Wind, rain, hail, sleet, thunder, and lighting couldn’t dampen spirits on an overnight Wilderness Walk in the Crazy Mountains
Category: Community | | 4 min read

What would happen if you took nearly a dozen regular people into the backcountry and made them face hail, rain, sleet, wind, thunder, and lightning? Normally, you’d have a bunch of very unhappy campers, and perhaps an angry mob, on your hands. But make those folks backpackers, put them in a lovely mountain cirque, throw in a couple of beautiful mountain lakes, a mountain goat, and a real glacier in sight, you’d have a bunch of pretty happy, satisfied customers. And that’s what we had on a recent overnight Wilderness Walk into the Crazy Mountains, where we faced all of the weather mentioned above.

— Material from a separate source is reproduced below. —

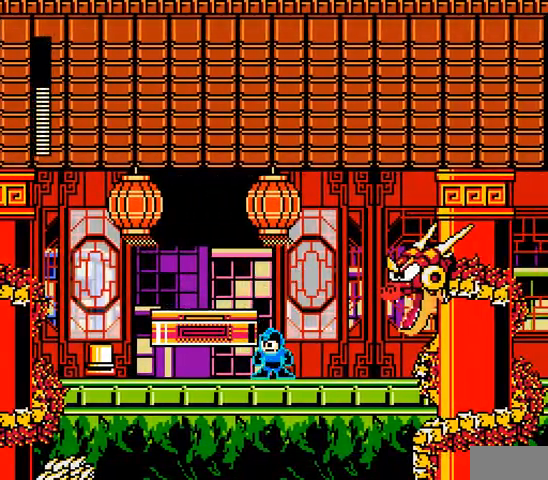
{"dt_ms": 500, "buttons": ["A"], "events": [[33, "B", "down"], [200, "DPAD_LEFT", "down"], [267, "DPAD_LEFT", "up"], [300, "B", "up"], [400, "DPAD_LEFT", "down"], [500, "DPAD_LEFT", "up"]]}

Ranging in age from 11 to somewhere north of 70, 10 of us headed up the incredibly bumpy Big Timber Creek road on the first Saturday morning in August. The forecast was for some clouds and potential showers, but nothing anyone would take too seriously. After all, the mountains always make their own weather.

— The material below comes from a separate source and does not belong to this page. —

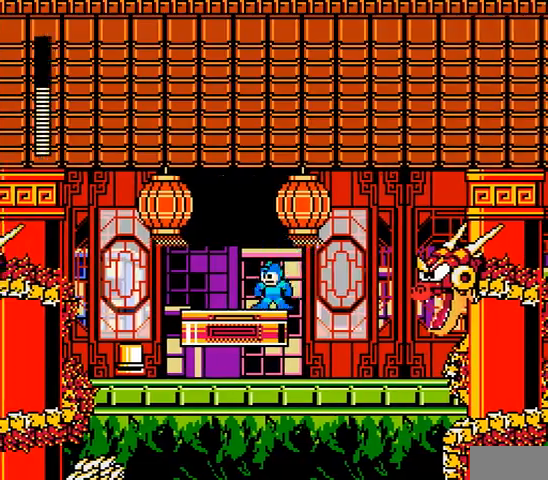
{"dt_ms": 500, "buttons": ["A"], "events": [[133, "DPAD_RIGHT", "down"], [200, "C", "down"], [367, "C", "up"], [500, "DPAD_RIGHT", "up"]]}
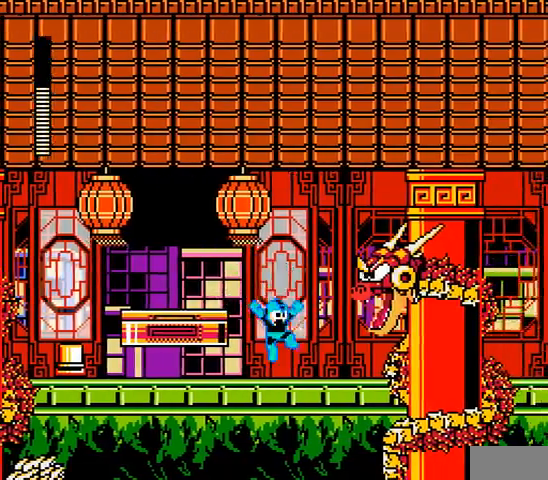
{"dt_ms": 500, "buttons": ["A"]}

A description of the facts of our route might make the trip sound pretty wimpy: 4 miles, only 1600 feet of elevation gain. But, as they say, the devil is in the details, and so it was on this day.

Washouts and floods had morphed the first three miles of the trail into a veritable rock garden and made stepping tricky and slow. But the more advanced-in-age preferred to think of the pace as “deliberate” rather than slow. It was here that the two 11-year old twins, Kiersten and Meghan, made it known that they had experience and skill far beyond their years.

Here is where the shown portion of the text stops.